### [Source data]
________________________
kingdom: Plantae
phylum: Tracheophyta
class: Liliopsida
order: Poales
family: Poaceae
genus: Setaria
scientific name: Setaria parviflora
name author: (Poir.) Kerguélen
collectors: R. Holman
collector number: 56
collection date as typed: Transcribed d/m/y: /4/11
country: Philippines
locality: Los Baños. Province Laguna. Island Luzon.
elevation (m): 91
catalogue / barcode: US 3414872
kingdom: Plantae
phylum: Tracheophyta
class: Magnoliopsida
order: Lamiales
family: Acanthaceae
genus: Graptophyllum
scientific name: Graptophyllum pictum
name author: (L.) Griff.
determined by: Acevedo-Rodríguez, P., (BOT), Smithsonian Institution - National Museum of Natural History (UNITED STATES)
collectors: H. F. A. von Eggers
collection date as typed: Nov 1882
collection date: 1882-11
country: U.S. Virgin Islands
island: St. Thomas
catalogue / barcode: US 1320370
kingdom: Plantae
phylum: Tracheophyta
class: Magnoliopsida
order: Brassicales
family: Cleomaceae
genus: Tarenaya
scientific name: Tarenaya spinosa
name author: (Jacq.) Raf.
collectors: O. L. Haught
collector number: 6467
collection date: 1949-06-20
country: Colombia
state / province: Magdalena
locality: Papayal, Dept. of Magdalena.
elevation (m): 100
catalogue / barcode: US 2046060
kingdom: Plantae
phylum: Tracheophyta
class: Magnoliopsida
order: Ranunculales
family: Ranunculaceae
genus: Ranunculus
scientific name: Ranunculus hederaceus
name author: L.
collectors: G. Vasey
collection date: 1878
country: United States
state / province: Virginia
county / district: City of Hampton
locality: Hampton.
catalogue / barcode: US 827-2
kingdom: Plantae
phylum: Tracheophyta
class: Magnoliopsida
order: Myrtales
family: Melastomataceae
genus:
________________________
### [Description of the task]
Return every line of the source data above, unchanged and in the same order.

### [Response to this exercise]
kingdom: Plantae
phylum: Tracheophyta
class: Liliopsida
order: Poales
family: Poaceae
genus: Setaria
scientific name: Setaria parviflora
name author: (Poir.) Kerguélen
collectors: R. Holman
collector number: 56
collection date as typed: Transcribed d/m/y: /4/11
country: Philippines
locality: Los Baños. Province Laguna. Island Luzon.
elevation (m): 91
catalogue / barcode: US 3414872
kingdom: Plantae
phylum: Tracheophyta
class: Magnoliopsida
order: Lamiales
family: Acanthaceae
genus: Graptophyllum
scientific name: Graptophyllum pictum
name author: (L.) Griff.
determined by: Acevedo-Rodríguez, P., (BOT), Smithsonian Institution - National Museum of Natural History (UNITED STATES)
collectors: H. F. A. von Eggers
collection date as typed: Nov 1882
collection date: 1882-11
country: U.S. Virgin Islands
island: St. Thomas
catalogue / barcode: US 1320370
kingdom: Plantae
phylum: Tracheophyta
class: Magnoliopsida
order: Brassicales
family: Cleomaceae
genus: Tarenaya
scientific name: Tarenaya spinosa
name author: (Jacq.) Raf.
collectors: O. L. Haught
collector number: 6467
collection date: 1949-06-20
country: Colombia
state / province: Magdalena
locality: Papayal, Dept. of Magdalena.
elevation (m): 100
catalogue / barcode: US 2046060
kingdom: Plantae
phylum: Tracheophyta
class: Magnoliopsida
order: Ranunculales
family: Ranunculaceae
genus: Ranunculus
scientific name: Ranunculus hederaceus
name author: L.
collectors: G. Vasey
collection date: 1878
country: United States
state / province: Virginia
county / district: City of Hampton
locality: Hampton.
catalogue / barcode: US 827-2
kingdom: Plantae
phylum: Tracheophyta
class: Magnoliopsida
order: Myrtales
family: Melastomataceae
genus:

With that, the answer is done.